Malgré trois essais inscrits très tôt, le Racing cède face aux Saracens à Nantes (28-37). Il est éliminé de la compétition avant son dernier match au Munster. Le premier quart de finale de son histoire européenne ne sera pas pour cette année.
C'est accompagnés de beaucoup de regrets que les Ciel et Blanc ont repris le TGV direction Paris. Les voilà éliminés après cette cruelle défaite face aux Saracens, qui devraient eux valider leur billet pour les quarts dimanche prochain.
Ce même jour, le Racing ira terminer son épopée européenne sur les terres hostiles du Munster.
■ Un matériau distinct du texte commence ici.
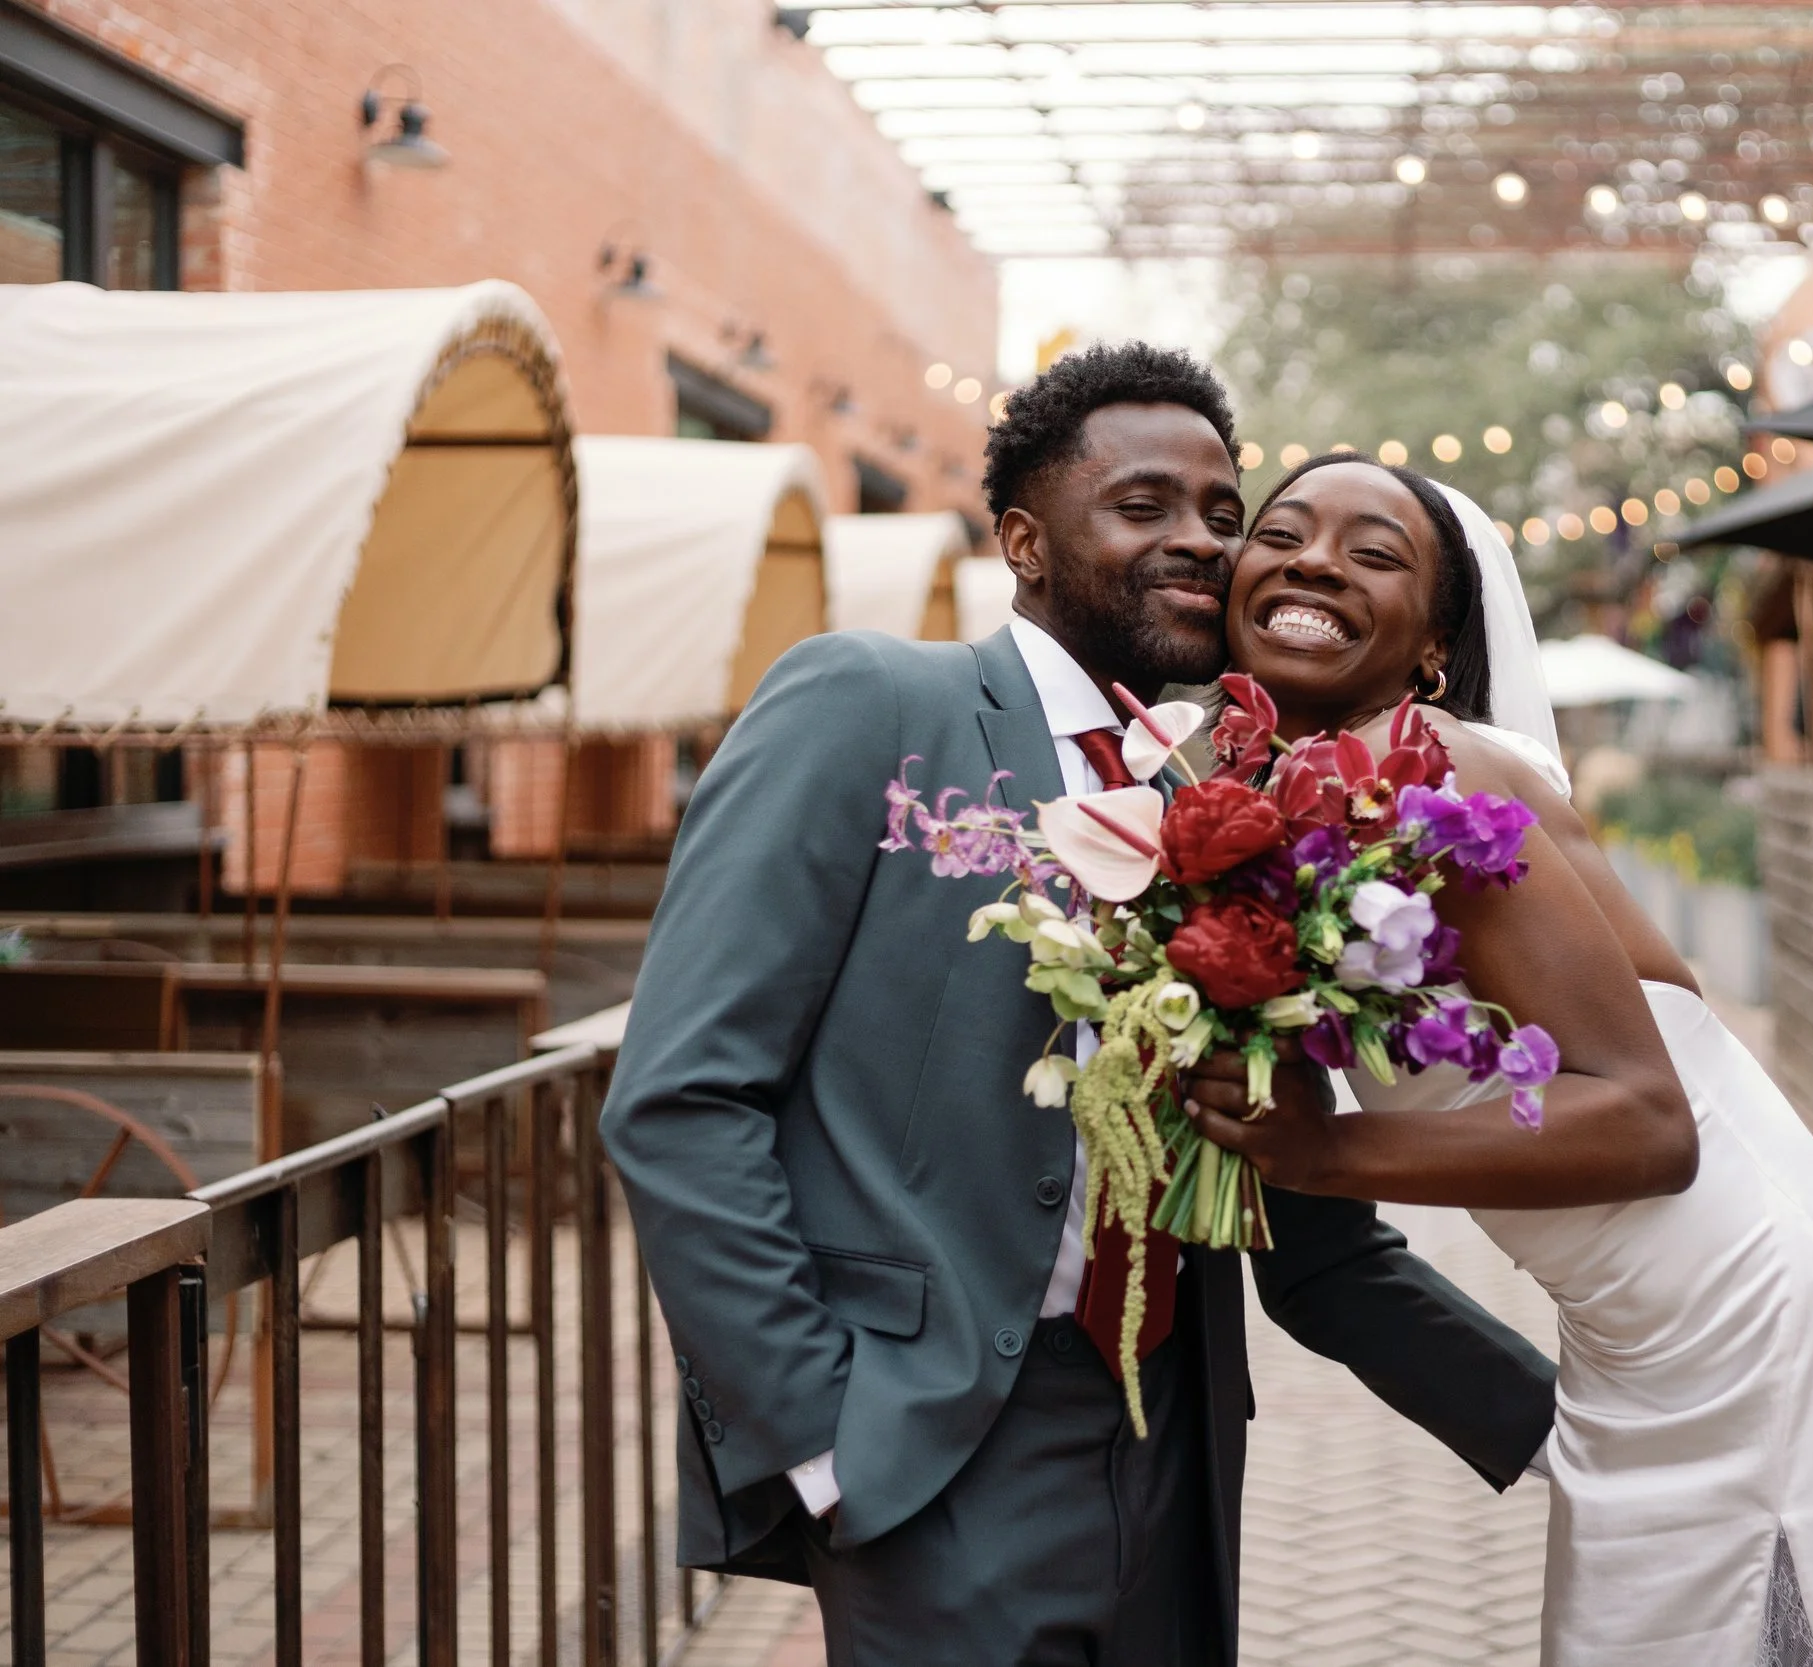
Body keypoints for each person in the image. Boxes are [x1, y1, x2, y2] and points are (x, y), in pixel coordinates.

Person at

Pour l'honneur, une des meilleurs deuxièmes places étant désormais inaccessible.
Owen Farrell, auteur de 32 points, a fini par user la résistance du Racing, qui avait pourtant pris le large très vite après une entame en accéléré.
Dans un stade de la Beaujoire aux couleurs du club francilien, une grosse poussée des avants envoie d'abord Luc Ducalcon en terre promise (7-0, 6e).
Sur une pelouse où les frères Trossero ou le champion du monde Jorge Burruchaga ont flambé par le passé, l'Argentine se met à l'honneur. Bien lancé par Estebanez, Juan Imhoff file une première fois à l'essai.
Cinq minutes plus tard, servi idéalement par Juan Martin Hernandez, il place déjà les siens à un essai du bonus (19-6, 22e).
Seule la précision de l'ouvreur du XV de la Rose, Owen Farrell, permet aux Anglais de rester à flot face au réalisme des Racingmen, par ailleurs trop indisciplinés. Il n'y a qu'un essai d'écart à la pause (25-18).
Les compteurs sont vite remis à zéro après l'essai de Wyles peu après la reprise. S'ensuit un duel de buteurs, entre Descons et Farrell, qui met les siens devant (31-28, 63e). L'Anglais a davantage de munitions et vise juste.
A un essai du bonus offensif après vingt minutes, le Racing ne ramène même pas un bonus défensif de son escapade nantaise. C'est une énorme déception pour Fabrice Estebanez et ses coéquipiers : « On a mis autant d'engagement que de stupidité dans ce match. Il faut se mettre au niveau international », conclut le centre, très agacé. Il a de quoi.